Sınıfları daha çok günışığı alan öğrenciler, daha karanlık sınıflarda çalışan arkadaşlarından
maematik ve okuma alanlarında daha yüksek performans gösteriyorlar. Eğer pencere
yoksa, sınıfın iyice aydınlatılmış olduğundan emin olmak da başarıyı
artırabilir
·
Duvar renklerini
dengeleyin. Dört adet beyaz duvar ile yetinmek zorunda değiliz. Tek bir
duvarı parlak, diğerlerini de mat bir renge boyamayı deneyin.
Araştırma ekibi bu durumu, “bulgularımız,
çocukların bilişsel becerilerinin hala gelişmekte olduğunu gösteriyor,”
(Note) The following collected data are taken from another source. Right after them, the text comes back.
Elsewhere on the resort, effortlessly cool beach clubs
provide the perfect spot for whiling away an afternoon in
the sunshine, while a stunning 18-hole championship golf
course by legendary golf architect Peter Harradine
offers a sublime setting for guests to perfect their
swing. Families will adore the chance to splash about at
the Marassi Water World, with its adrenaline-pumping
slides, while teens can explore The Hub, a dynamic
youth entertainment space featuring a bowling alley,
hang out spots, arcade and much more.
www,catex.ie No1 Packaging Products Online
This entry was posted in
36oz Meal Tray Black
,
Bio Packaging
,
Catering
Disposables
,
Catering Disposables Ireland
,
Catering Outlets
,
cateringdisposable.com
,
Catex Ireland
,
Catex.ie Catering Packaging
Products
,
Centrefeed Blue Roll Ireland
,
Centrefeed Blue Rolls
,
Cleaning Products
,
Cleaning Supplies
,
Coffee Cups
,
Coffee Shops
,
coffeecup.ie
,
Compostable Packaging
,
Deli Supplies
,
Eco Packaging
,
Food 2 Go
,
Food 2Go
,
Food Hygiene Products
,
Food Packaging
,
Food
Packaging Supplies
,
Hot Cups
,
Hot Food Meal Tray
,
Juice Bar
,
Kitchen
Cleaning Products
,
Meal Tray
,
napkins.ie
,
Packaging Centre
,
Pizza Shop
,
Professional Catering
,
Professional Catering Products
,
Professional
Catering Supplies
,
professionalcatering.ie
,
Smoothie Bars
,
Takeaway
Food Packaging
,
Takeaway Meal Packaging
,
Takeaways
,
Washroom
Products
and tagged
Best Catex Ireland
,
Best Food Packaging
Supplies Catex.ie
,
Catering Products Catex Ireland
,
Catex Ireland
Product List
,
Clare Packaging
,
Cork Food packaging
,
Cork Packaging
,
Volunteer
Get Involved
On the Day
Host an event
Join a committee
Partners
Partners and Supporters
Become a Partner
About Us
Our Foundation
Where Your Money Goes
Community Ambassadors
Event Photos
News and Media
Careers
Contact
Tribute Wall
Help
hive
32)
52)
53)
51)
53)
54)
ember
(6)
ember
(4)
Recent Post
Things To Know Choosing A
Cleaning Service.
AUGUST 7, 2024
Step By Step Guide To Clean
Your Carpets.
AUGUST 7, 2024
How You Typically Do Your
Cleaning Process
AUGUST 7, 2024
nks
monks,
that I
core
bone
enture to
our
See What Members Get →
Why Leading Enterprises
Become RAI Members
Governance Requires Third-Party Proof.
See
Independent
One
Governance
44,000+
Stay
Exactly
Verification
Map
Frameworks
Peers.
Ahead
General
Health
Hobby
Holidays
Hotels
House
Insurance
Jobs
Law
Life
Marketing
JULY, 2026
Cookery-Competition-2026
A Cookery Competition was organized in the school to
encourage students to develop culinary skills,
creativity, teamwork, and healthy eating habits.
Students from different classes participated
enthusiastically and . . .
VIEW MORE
şeklinde açıklıyor. Bir öğretmen, süslemelerle dolu bir duvarı kolayca
görmezden gelebilirken, küçük öğrenciler buradan gözlerini alamayıp derse
odaklanmada güçlük çekebiliyorlar.
Harvard’daki Gelişen Çocuk Merkezi’ne
göre, bebekler tamamen gelişmiş kendini yönetme becerileriyle doğmazlar,
bunları zaman içinde geliştirmeleri gerekir. İlgisizlik, taciz veya şiddet gibi
olumsuz deneyimlerle ya da öğrenme bozukluklarına sahip olan çocuklar, dikkat
eksikliği ve gelişmemiş öz düzenleme becerileri konusunda daha fazla risk
altındadır. Yani sınıf ortamındaki dikkat dağıtıcılar, en çok yardıma ihtiyaç
duyan bu öğrencilere zarar veriyor olabilir.
Bu çalışma, sınıfı ebeveynlerden
ve öğretmenden sonra üçüncü bir öğretmen olarak gören ve sınıf ortamını,
öğrenmeyi desteklemek için gerekli en temel unsurlardan biri olarak kabul eden
yeni bir akıma dair en son yayınlanan çalışma. Bu fikir aslında pek yeni sayılmaz;
daha öncede Reggio Emillia ve Montessori
gibi eğitim yaklaşımları, pedagojinin ön plana çıkmasını sağlayarak
sınıfların, öğrencilerin öğrenmesini şekillendirmede önemli bir rol oynamasını
sağladı. Yapılan son araştırmalar da sınıfları öğrenmede oynadığı rolün ne
kadar büyük olduğunu kanıtlıyor. Örneğin, 2014 yılında yapılan bir çalışma,
küçük öğrencilerin duvarlar fazla süslü olduğu takdirde sınıfta çalışmayarak
daha fazla vakit harcadıklarını buldu. Öte yandan, esnek sınıflar üzerine
yapılan araştırmalar sınıflardaki ışık, renk ve oturma düzeni gibi fiziksel
özellikler iyileştirildiği takdirde öğrencilerin akademik performanslarının yüzde
16’ya kadar geliştiğini gösteriyor.
Ana fikir: sınıf duvarları samimi ve canlı hissettirmeli, ancak fazla
kalabalık olmamalı. Duvarın yüzde 20 ila 50’lik bir kısmını mutlaka boş bırakın
ve geri kalan yerleri öğrencilerinizin çalışmalarıyla, ilham verici resimlerle
ve öğrenmeye yardımcı olabilecek unsurlarla doldurun.